Du début à la fin, c’est sous l’égide de l’intersyndicale qu’ont été tenues les AG départementales. La réalité était pourtant plus complexe. A Creil, par exemple, des grévistes qui ont poussé au mouvement de grève reconductible, ont visité les différents collèges et lycées de la région, et organisé des réunions inter-établissements, contre l’avis de responsables syndicaux locaux, qui ne voulaient pas entendre parler d’AG qu’ils ne contrôleraient pas mais ne prenaient eux-mêmes aucune initiative ! Le 6 mai, au cours d’une AG départementale un peu houleuse, l’intersyndicale du département acceptait finalement d’appeler à la grève reconductible « avant le 13 mai si possible ». Encore fallait-il l’organiser concrètement, en réunissant les gens les plus motivés. A Beauvais, une AG de ville a été convoquée grâce surtout au réseau Snes et surtout Snuipp. Mais alors que les responsables du Snuipp ont fait des appels nets à la reconduction, les responsables du Snes ne firent que des apparitions sporadiques aux réunions et aux manifs, et s’abstinrent de prendre part au travail concret d’organisation !

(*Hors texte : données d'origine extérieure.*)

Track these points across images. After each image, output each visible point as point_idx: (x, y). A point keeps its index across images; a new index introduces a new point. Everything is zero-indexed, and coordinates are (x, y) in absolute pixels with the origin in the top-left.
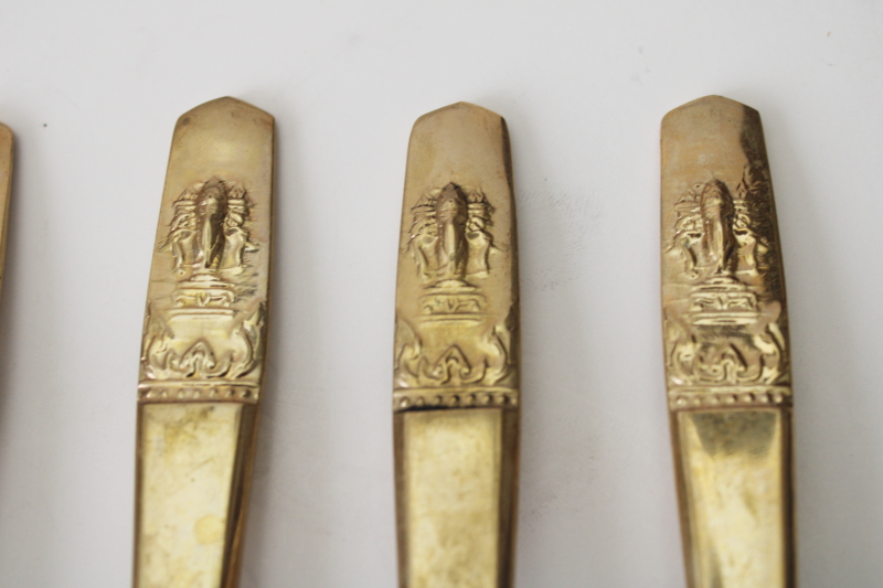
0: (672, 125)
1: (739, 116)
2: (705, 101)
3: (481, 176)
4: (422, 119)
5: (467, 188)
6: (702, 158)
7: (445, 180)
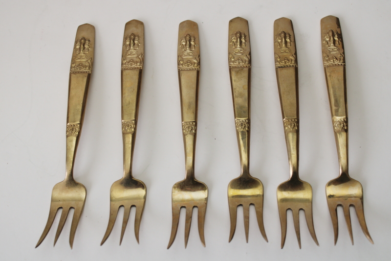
0: (323, 21)
1: (336, 19)
2: (328, 16)
3: (288, 30)
4: (276, 20)
5: (286, 32)
6: (328, 26)
7: (282, 31)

Aux bonnes volontés de se lancer dans l’aventure de la grève… Assez vite, c’est un noyau assez réduit de syndiqués et de non syndiqués qui se débrouilla pour assurer une permanence quotidienne et relancer au jour le jour les initiatives, actions, diffusions de tracts, nécessaires pour faire vivre la grève et la populariser.

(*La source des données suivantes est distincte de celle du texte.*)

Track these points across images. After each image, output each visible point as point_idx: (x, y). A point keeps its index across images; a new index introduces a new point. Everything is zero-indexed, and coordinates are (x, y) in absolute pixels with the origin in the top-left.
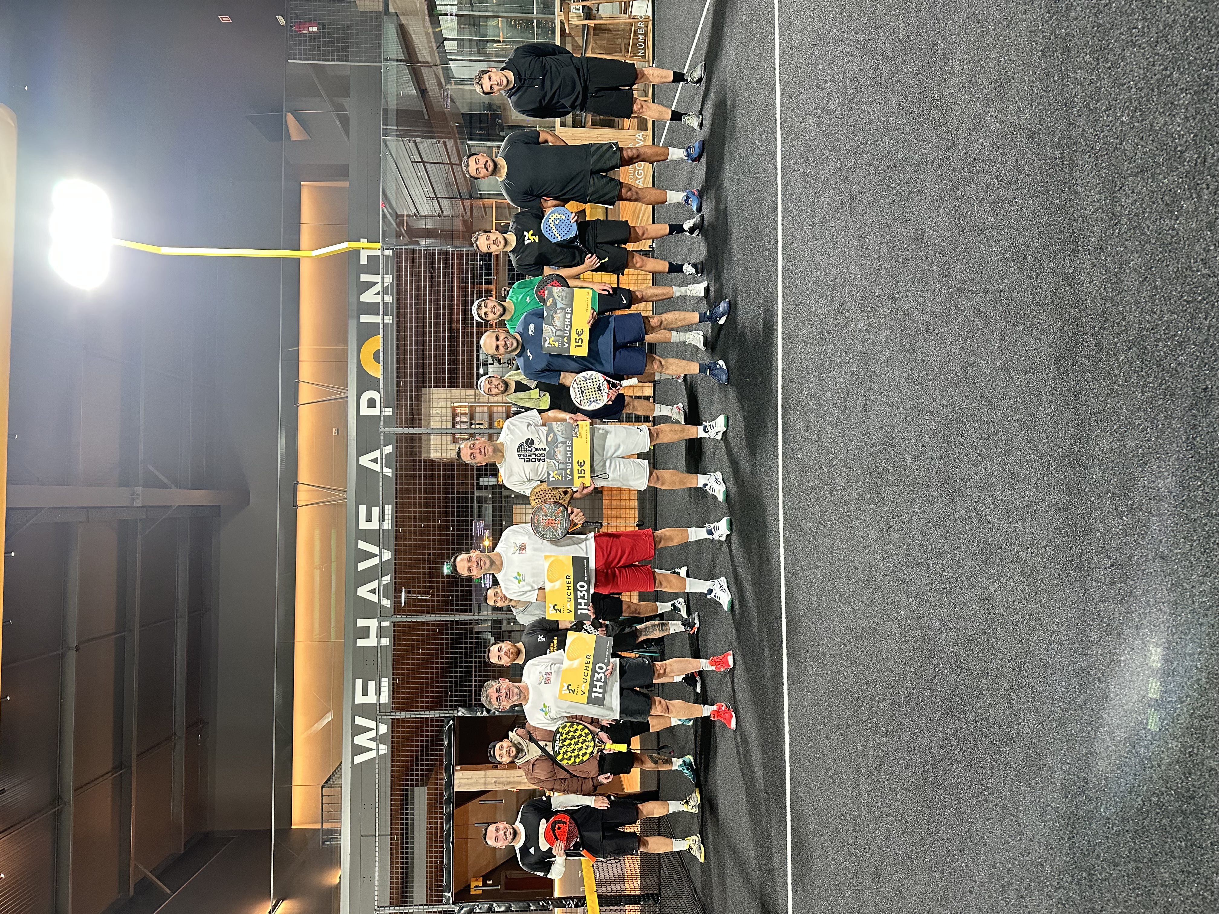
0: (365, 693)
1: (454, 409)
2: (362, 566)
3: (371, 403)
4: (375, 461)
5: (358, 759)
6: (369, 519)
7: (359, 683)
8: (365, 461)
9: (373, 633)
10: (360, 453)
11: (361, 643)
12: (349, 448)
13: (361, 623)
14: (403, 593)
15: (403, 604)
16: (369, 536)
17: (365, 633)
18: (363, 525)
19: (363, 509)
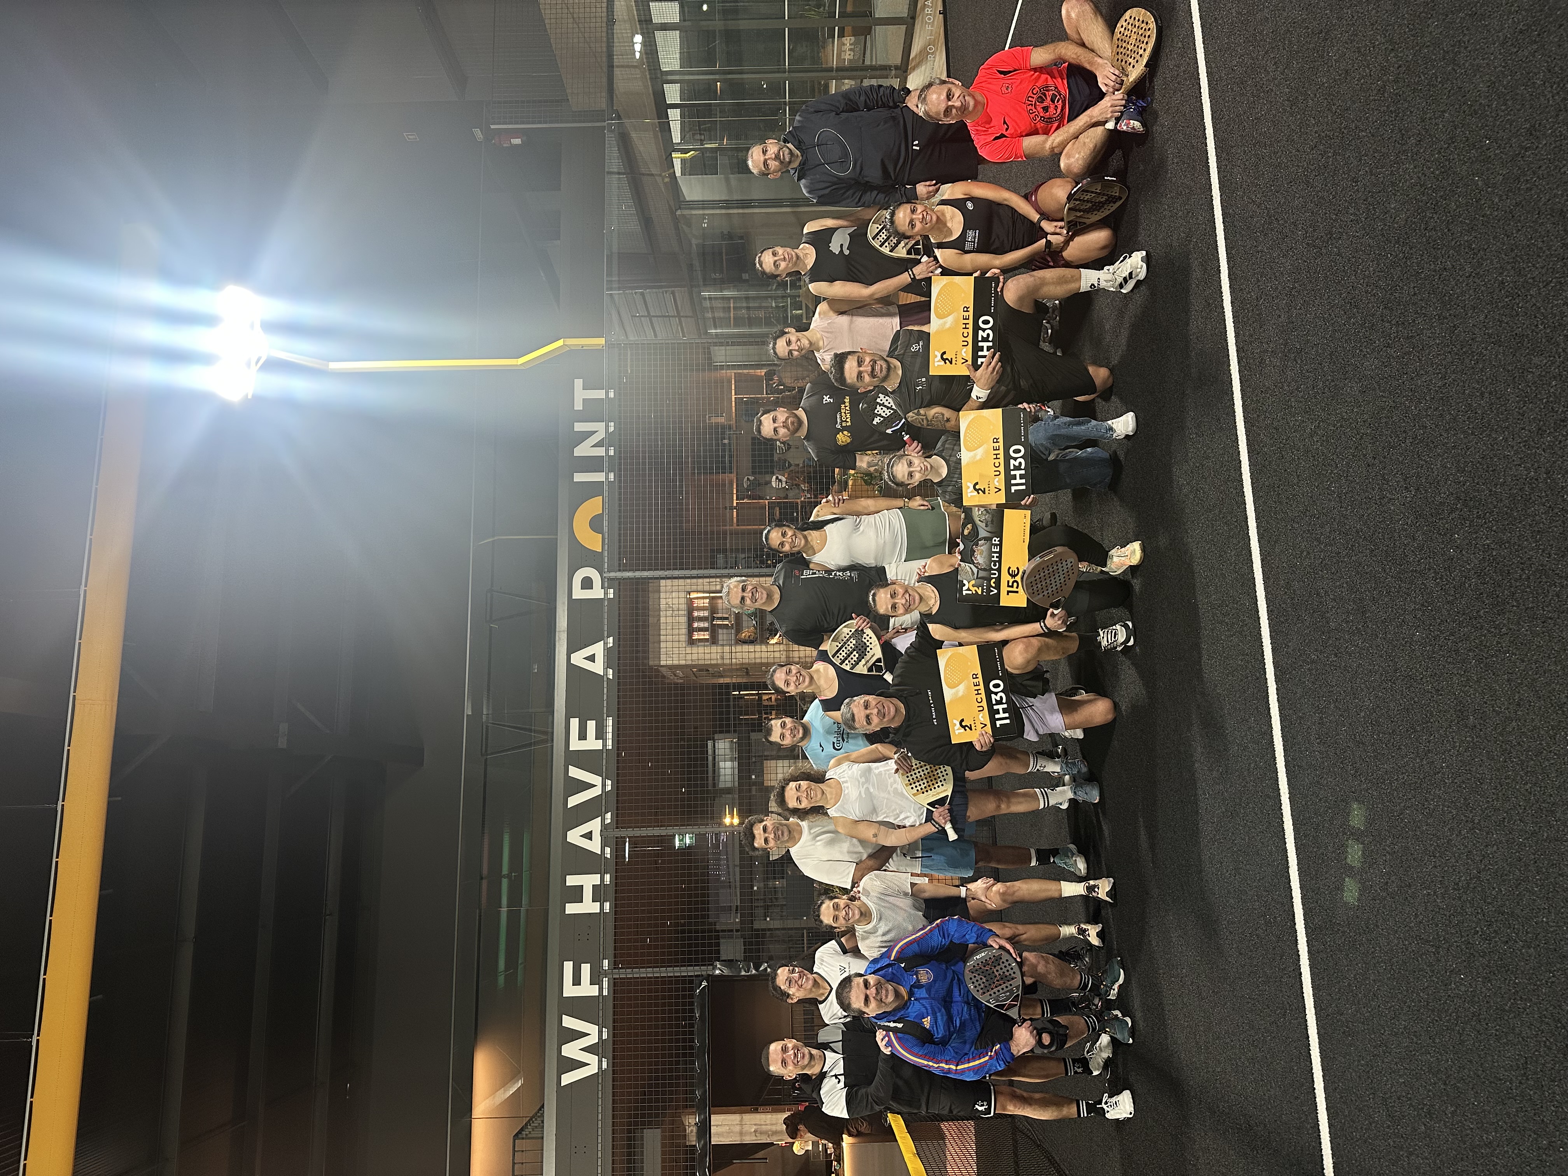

Comme partout, les grévistes espéraient une entrée dans la grève d’autres salariés. Mais 13 mai, 25 mai, 10 juin… la perspective s’amenuisait. Le 10 juin aurait pu être l’occasion d’un rebond, car la manifestation interprofessionnelle à Beauvais regroupa 4000 à 5000 personnes, moins d’enseignants mais plus de salariés du privé. La première AG « interprofessionnelle » qui suivit, fut une douche froide. Les responsables syndicaux Snuipp, contrairement à leur habitude, ne proposèrent rien, ni initiative ni perspective de reconduction, laissant les grévistes dans le vide. Et dans une très longue intervention, le secrétaire de l’UD CGT, un cheminot, provoqua carrément en appelant la majorité d’enseignants présente dans la salle à revenir aux réalités, et répétant plusieurs fois : « Moi, je suis en stand-by… »  ! De nombreuses personnes en colère l’invitèrent à quitter la salle s’il n’avait pas envie de faire grève. L’AG finit dans les insultes, les responsables CGT sortirent, contents de pouvoir affirmer qu’ils ne se réuniraient plus avec les profs, et beaucoup rentrèrent chez eux démoralisés.

Vers l’avenir

Localement on peut dire sans doute que le mouvement est allé au bout de ses possibilités. La généralisation n’ayant pas eu lieu, une AG a finalement décidé la fin de la grève le 19 juin. Le soir même, 300 personnes se sont encore retrouvées pour une grande fête au centre-ville : une dernière occasion avant les vacances de se retrouver tous ensemble et de se rappeler les aspects positifs de l’expérience, le dépassement des barrières corporatistes, la fierté d’avoir tenu longtemps la dragée haute au gouvernement et d’avoir contribué à un climat de contestation dans le pays. Et à défaut d’avoir réussi la généralisation de la grève, d’avoir sans doute convaincu une partie des travailleurs que la réforme Fillon était injuste.